**Problem**
Print each record exactly, with no word added or removed.

________________

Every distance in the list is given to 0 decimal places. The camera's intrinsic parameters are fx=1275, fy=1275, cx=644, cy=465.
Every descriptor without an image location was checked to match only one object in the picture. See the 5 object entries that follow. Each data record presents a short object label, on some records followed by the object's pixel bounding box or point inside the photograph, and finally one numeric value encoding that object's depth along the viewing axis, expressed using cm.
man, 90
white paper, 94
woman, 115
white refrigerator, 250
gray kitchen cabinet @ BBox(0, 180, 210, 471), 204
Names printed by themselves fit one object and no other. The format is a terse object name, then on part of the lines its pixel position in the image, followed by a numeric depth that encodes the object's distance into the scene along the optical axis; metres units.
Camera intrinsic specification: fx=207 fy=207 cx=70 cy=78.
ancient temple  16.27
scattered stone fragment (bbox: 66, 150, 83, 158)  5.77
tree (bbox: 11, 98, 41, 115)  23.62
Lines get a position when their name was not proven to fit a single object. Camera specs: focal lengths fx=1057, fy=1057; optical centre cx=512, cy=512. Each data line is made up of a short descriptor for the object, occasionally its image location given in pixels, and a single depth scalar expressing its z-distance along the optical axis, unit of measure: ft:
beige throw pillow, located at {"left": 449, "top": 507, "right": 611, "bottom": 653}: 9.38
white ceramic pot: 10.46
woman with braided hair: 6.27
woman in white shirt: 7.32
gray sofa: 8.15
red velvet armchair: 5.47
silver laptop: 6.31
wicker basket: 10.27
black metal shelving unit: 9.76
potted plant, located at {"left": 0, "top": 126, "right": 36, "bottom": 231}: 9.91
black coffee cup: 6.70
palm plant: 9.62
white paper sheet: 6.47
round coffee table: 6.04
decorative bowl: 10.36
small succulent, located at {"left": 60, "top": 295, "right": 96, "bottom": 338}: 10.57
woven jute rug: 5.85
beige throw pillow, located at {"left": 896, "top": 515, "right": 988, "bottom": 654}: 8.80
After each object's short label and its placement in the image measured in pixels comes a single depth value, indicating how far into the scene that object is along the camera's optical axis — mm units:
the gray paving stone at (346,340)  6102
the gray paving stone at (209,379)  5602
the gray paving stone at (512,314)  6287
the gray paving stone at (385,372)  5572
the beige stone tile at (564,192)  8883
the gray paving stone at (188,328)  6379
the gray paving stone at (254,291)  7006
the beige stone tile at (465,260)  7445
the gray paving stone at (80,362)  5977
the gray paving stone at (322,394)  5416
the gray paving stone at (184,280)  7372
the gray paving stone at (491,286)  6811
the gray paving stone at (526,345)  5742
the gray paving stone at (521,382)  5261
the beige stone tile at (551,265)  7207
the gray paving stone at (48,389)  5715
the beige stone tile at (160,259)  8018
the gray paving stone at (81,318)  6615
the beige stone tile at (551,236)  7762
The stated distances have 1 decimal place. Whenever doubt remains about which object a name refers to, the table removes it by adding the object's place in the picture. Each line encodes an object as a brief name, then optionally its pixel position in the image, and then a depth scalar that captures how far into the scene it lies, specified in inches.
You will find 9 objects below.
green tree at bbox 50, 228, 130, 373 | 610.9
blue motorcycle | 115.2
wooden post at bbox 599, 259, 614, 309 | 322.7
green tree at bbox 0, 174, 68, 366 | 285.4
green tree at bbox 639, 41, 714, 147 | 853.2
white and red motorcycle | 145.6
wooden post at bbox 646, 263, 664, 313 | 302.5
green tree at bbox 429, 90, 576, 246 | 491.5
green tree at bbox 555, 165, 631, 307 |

________________

**Task solution**
Every distance in the list is given to 0 decimal places. The camera's intrinsic parameters are fx=1275, fy=1275, cx=644, cy=465.
Every descriptor without an image location was checked to match only one object in the picture. See the 5 object entries that follow. Each data record presents a short object label, on some records followed by the object's pixel bounding box or point inside the photograph, and finally one numeric value encoding that object's depth along the viewing axis, expressed using cm.
man, 90
white paper, 94
woman, 115
white refrigerator, 250
gray kitchen cabinet @ BBox(0, 180, 210, 471), 204
Names printed by themselves fit one object and no other. The format is a terse object name, then on part of the lines its pixel position in the image, followed by a numeric depth that encodes the object's distance into the scene along the optical axis; metres units.
Camera intrinsic specification: fx=207 fy=207 cx=70 cy=78.
ancient temple  16.27
scattered stone fragment (bbox: 66, 150, 83, 158)  5.77
tree (bbox: 11, 98, 41, 115)  23.62
Lines get a position when their name was not proven to fit a single object. Camera specs: focal lengths fx=1057, fy=1057; optical centre cx=512, cy=512. Each data line is made up of a short descriptor for the object, occasionally its image location given in pixels, and a single depth scalar expressing its z-distance along the optical axis, unit of measure: ft:
beige throw pillow, located at {"left": 449, "top": 507, "right": 611, "bottom": 653}: 9.38
white ceramic pot: 10.46
woman with braided hair: 6.27
woman in white shirt: 7.32
gray sofa: 8.15
red velvet armchair: 5.47
silver laptop: 6.31
wicker basket: 10.27
black metal shelving unit: 9.76
potted plant, located at {"left": 0, "top": 126, "right": 36, "bottom": 231}: 9.91
black coffee cup: 6.70
palm plant: 9.62
white paper sheet: 6.47
round coffee table: 6.04
decorative bowl: 10.36
small succulent, located at {"left": 60, "top": 295, "right": 96, "bottom": 338}: 10.57
woven jute rug: 5.85
beige throw pillow, located at {"left": 896, "top": 515, "right": 988, "bottom": 654}: 8.80
After each object's short label and its placement in the image measured in pixels comes a single depth value, indicating how far into the scene that object is along the camera's optical axis — mm units:
the gray paving stone at (346,340)  6102
the gray paving stone at (209,379)  5602
the gray paving stone at (512,314)  6287
the gray paving stone at (385,372)  5572
the beige stone tile at (564,192)  8883
the gray paving stone at (188,328)  6379
the gray paving stone at (254,291)  7006
the beige stone tile at (465,260)  7445
the gray paving stone at (80,362)  5977
the gray paving stone at (322,394)  5416
the gray paving stone at (184,280)  7372
the gray paving stone at (491,286)  6811
the gray paving stone at (526,345)  5742
the gray paving stone at (521,382)  5261
the beige stone tile at (551,265)  7207
the gray paving stone at (48,389)  5715
the beige stone tile at (160,259)  8018
the gray paving stone at (81,318)  6615
the beige stone tile at (551,236)  7762
The stated distances have 1 decimal place. Whenever doubt remains about which object a name refers to, the table removes it by adding the object's place in the picture. Each line encodes an object as a brief name, then optionally its pixel position in the image, and then a depth scalar that captures how far into the scene it lies, specified in inches.
You will find 9 objects below.
green tree at bbox 50, 228, 130, 373 | 610.9
blue motorcycle | 115.2
wooden post at bbox 599, 259, 614, 309 | 322.7
green tree at bbox 0, 174, 68, 366 | 285.4
green tree at bbox 639, 41, 714, 147 | 853.2
white and red motorcycle | 145.6
wooden post at bbox 646, 263, 664, 313 | 302.5
green tree at bbox 429, 90, 576, 246 | 491.5
green tree at bbox 555, 165, 631, 307 |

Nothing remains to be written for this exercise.